Junior All Breeds show | Teamwork, grooming, marketing skills gained
BASHAW, Alta. — Jed Curtis doesn’t know if he will have a career in the cattle show ring, but he has enjoyed learning about showing cattle at the Canadian National Junior All Breeds show.
“Once I heard of it, I thought it would be pretty fun, and it is fun,” said Curtis, 10, just before entering the ring as his job as the ring man.
“I make sure they stay in line and all keep up with each other. When they stop, I help the person out,” said Curtis, a member of the Hastings Coulee 4-H Beef Club.
He said the skills he is learning in and out of the show ring will help him in his future career as a cattle producer.
“I want to raise a whole bunch of cattle and have kids in 4-H come and look at my cattle,” said Curtis, who showed his 4-H heifer in the show.
“I picked out my steer, but the person I bought him from picked out my heifer and he did a pretty good job.”
Heide Tymko of St. Paul, Alta., was Curtis’s partner judging and moving the cattle around the show ring.
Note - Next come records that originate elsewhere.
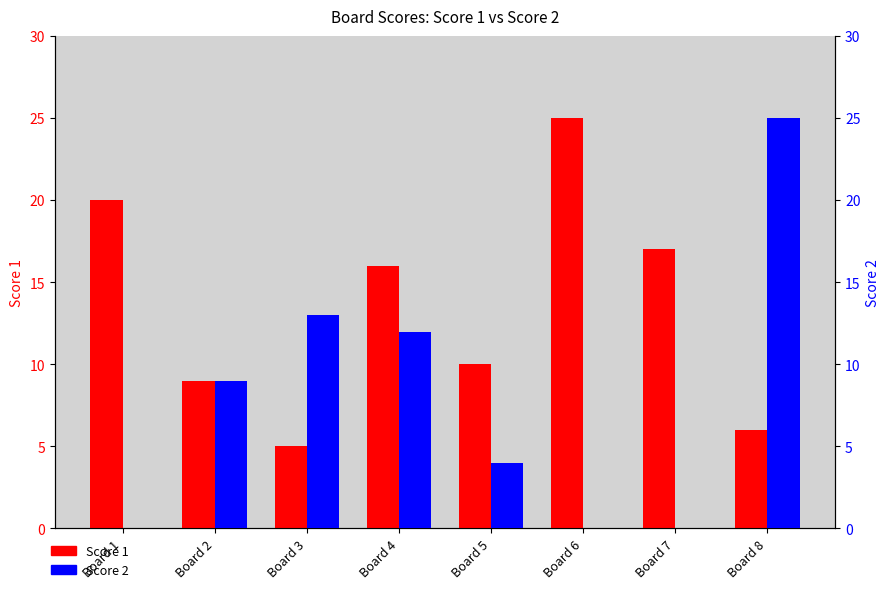

Is it true that Score 1 equals 27 at Board 4?

False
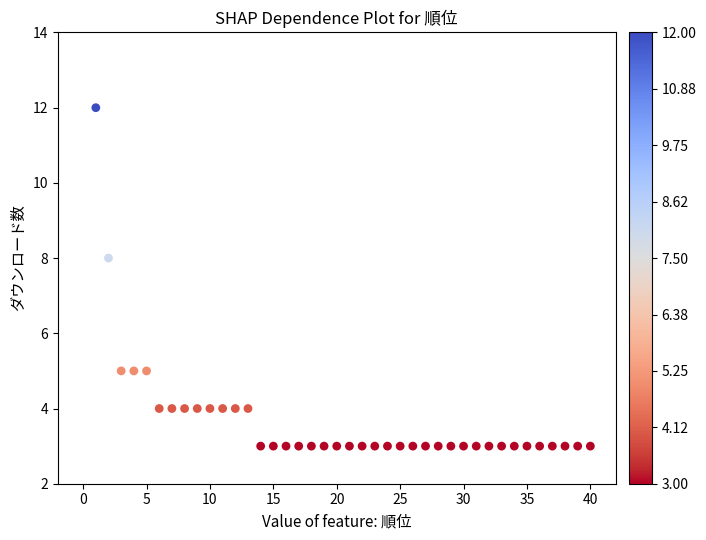

What is the range of Y values (max minus min)?

9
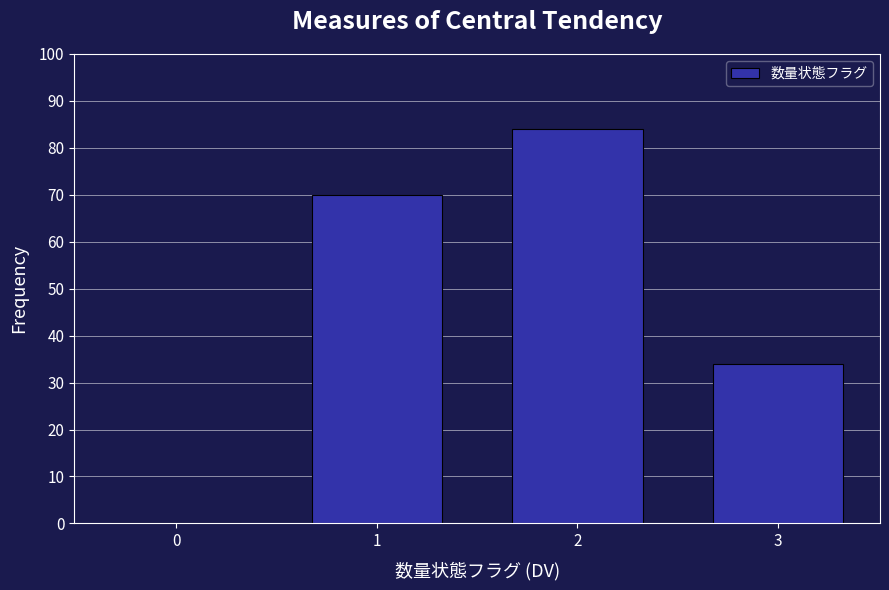

Reading left to right, what are all the values shown in this chart?

0=0	1=70	2=84	3=34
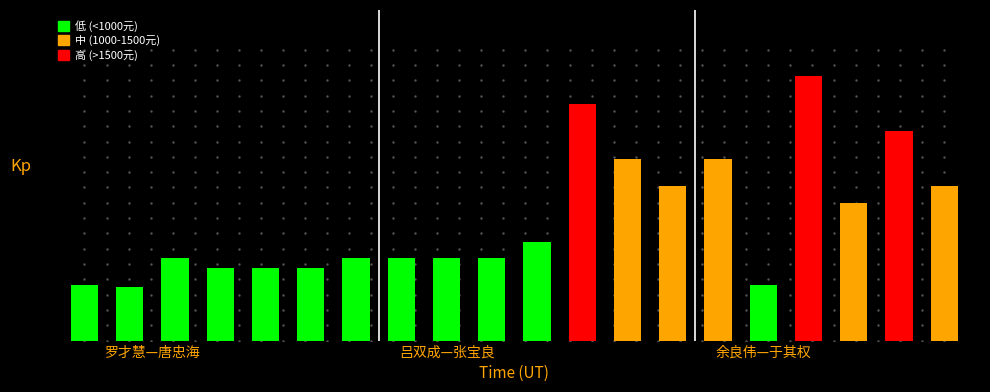

The 发放金额 series shows 161 at 来雯熙. True or false?

False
Tymko said the participants learn teamwork, confidence, grooming, clipping and marketing skills, as well as judging.
A professional judged each judge and ring man team as part of the Western Canadian Team Judging Show Ring Finals.
Dawn Wilson, one of the volunteers who helped organize the show, said the goal is to host a fun event that will encourage the next generation of cattle producers to stay in the industry.
“We want to create enthusiasm in our industry,” said Wilson, an alumni of the Canadian National Junior All Breeds show.
“If you create enthusiasm, they will return.”
The Junior All Breeds show began in 1984 and attracts participants from across the Prairies.
“Our show is the reflection of the success and genuine desire to be involved in our industry,” said show organizer Jackie Northey.
More than 45 children nine and younger took part in this year’s peewee event. They will eventually move up to junior and senior levels, gaining confidence and skills in cattle showing and judging.
“Over time these kids will be our leaders,” Northey said.